(给定指令 A): 请照原样重新输入下方记录中的若干行：从含有“Page size: 1654x931.”的那一行开始，到含有“list ניתן לשתף”的那一行结束，首尾两行都要包括在内。
━━━━━ 所示文段
Correction Network和Detection Network使用的都是Cross Entropy。之后进行相加即可:

L = λ L c + ( 1 − λ ) L d L = \lambda L^c + (1-\lambda) L^d L=λLc+(1λ)Ld

其中 λ ∈ [ 0 , 1 ] \lambda \in [0,1] λ[0,1] 。作者通过实验得出 λ = 0.85 \lambda=0.85 λ=0.85 时效果最好。

class MDCSpellLoss(nn.Module):

    def __init__(self, coefficient=0.85):
        super(MDCSpellLoss, self).__init__()
        # 定义Correction Network的Loss函数
        self.correction_criterion = nn.CrossEntropyLoss(ignore_index=0)
        # 定义Detection Network的Loss函数,因为是二分类,所以用Binary Cross Entropy
        self.detection_criterion = nn.BCELoss()
        # 权重系数
        self.coefficient = coefficient

    def forward(self, correction_outputs, correction_targets, detection_outputs, detection_targets):
        """
━━━━━━━━━━
━━━━━ 提取材料
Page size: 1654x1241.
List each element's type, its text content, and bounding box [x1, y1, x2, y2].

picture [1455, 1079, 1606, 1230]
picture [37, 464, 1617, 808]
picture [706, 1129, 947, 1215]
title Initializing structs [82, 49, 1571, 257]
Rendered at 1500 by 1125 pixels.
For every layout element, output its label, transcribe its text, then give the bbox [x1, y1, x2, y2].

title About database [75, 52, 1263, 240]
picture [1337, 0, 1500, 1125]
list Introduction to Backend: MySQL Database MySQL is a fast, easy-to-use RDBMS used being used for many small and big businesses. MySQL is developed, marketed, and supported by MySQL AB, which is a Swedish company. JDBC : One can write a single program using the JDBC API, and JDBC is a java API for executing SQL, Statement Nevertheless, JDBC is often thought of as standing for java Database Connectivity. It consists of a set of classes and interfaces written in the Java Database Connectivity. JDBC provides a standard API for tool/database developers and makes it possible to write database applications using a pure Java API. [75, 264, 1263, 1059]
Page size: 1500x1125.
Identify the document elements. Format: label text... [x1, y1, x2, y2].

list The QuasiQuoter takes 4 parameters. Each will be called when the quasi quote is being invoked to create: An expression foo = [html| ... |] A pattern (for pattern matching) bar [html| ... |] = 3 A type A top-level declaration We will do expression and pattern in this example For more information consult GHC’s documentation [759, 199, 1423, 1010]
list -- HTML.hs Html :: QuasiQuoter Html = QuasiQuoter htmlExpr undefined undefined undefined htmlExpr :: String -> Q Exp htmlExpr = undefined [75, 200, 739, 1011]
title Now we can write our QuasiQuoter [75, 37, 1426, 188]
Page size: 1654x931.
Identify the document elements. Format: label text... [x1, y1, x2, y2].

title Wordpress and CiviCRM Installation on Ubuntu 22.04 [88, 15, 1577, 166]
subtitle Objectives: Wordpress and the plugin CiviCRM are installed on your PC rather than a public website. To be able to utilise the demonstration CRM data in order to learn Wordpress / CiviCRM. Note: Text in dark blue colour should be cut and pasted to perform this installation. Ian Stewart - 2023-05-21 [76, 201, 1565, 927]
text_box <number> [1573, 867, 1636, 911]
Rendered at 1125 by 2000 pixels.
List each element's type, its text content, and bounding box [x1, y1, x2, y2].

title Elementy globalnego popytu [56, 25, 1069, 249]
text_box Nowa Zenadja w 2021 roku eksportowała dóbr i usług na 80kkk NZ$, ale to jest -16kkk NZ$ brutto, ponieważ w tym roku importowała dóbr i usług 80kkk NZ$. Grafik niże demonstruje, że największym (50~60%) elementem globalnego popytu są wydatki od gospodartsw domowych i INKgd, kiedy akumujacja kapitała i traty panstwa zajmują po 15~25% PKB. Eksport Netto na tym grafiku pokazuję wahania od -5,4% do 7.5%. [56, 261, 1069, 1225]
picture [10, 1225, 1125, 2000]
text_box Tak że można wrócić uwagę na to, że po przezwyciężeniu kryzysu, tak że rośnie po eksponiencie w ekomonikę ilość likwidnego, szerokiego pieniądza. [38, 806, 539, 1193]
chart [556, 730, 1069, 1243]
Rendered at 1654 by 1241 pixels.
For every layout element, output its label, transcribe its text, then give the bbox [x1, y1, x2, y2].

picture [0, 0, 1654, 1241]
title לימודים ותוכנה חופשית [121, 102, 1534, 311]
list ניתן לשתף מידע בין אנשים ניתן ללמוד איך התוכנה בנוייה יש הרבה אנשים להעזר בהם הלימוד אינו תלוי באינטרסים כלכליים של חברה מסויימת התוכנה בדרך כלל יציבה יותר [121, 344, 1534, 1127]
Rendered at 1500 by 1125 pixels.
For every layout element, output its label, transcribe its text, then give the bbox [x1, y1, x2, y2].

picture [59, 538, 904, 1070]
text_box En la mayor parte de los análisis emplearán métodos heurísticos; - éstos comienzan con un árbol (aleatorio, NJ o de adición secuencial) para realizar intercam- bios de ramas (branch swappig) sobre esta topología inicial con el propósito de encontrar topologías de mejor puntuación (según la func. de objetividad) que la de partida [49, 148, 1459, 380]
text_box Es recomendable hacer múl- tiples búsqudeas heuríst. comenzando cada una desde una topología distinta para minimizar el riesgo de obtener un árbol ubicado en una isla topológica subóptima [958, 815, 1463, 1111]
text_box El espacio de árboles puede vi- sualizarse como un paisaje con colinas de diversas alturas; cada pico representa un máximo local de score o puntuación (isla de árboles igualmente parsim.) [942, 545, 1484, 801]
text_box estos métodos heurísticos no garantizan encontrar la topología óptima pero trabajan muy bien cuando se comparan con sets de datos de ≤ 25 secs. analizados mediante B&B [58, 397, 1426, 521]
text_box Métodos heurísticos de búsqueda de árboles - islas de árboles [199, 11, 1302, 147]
━━━━━━━━━━
(给定指令 B): 从上文讲损失函数的文段中照原样复述一段：从“L = λ L c + ( 1”这几个字开始，到“self.detection_criterion = nn.BCELoss()”为止。

(书面作答 A):
Page size: 1654x931.
Identify the document elements. Format: label text... [x1, y1, x2, y2].

title Wordpress and CiviCRM Installation on Ubuntu 22.04 [88, 15, 1577, 166]
subtitle Objectives: Wordpress and the plugin CiviCRM are installed on your PC rather than a public website. To be able to utilise the demonstration CRM data in order to learn Wordpress / CiviCRM. Note: Text in dark blue colour should be cut and pasted to perform this installation. Ian Stewart - 2023-05-21 [76, 201, 1565, 927]
text_box <number> [1573, 867, 1636, 911]
Rendered at 1125 by 2000 pixels.
List each element's type, its text content, and bounding box [x1, y1, x2, y2].

title Elementy globalnego popytu [56, 25, 1069, 249]
text_box Nowa Zenadja w 2021 roku eksportowała dóbr i usług na 80kkk NZ$, ale to jest -16kkk NZ$ brutto, ponieważ w tym roku importowała dóbr i usług 80kkk NZ$. Grafik niże demonstruje, że największym (50~60%) elementem globalnego popytu są wydatki od gospodartsw domowych i INKgd, kiedy akumujacja kapitała i traty panstwa zajmują po 15~25% PKB. Eksport Netto na tym grafiku pokazuję wahania od -5,4% do 7.5%. [56, 261, 1069, 1225]
picture [10, 1225, 1125, 2000]
text_box Tak że można wrócić uwagę na to, że po przezwyciężeniu kryzysu, tak że rośnie po eksponiencie w ekomonikę ilość likwidnego, szerokiego pieniądza. [38, 806, 539, 1193]
chart [556, 730, 1069, 1243]
Rendered at 1654 by 1241 pixels.
For every layout element, output its label, transcribe its text, then give the bbox [x1, y1, x2, y2].

picture [0, 0, 1654, 1241]
title לימודים ותוכנה חופשית [121, 102, 1534, 311]
list ניתן לשתף מידע בין אנשים ניתן ללמוד איך התוכנה בנוייה יש הרבה אנשים להעזר בהם הלימוד אינו תלוי באינטרסים כלכליים של חברה מסויימת התוכנה בדרך כלל יציבה יותר [121, 344, 1534, 1127]

(书面作答 B):
L = λ L c + ( 1 − λ ) L d L = \lambda L^c + (1-\lambda) L^d L=λLc+(1λ)Ld

其中 λ ∈ [ 0 , 1 ] \lambda \in [0,1] λ[0,1] 。作者通过实验得出 λ = 0.85 \lambda=0.85 λ=0.85 时效果最好。

class MDCSpellLoss(nn.Module):

    def __init__(self, coefficient=0.85):
        super(MDCSpellLoss, self).__init__()
        # 定义Correction Network的Loss函数
        self.correction_criterion = nn.CrossEntropyLoss(ignore_index=0)
        # 定义Detection Network的Loss函数,因为是二分类,所以用Binary Cross Entropy
        self.detection_criterion = nn.BCELoss()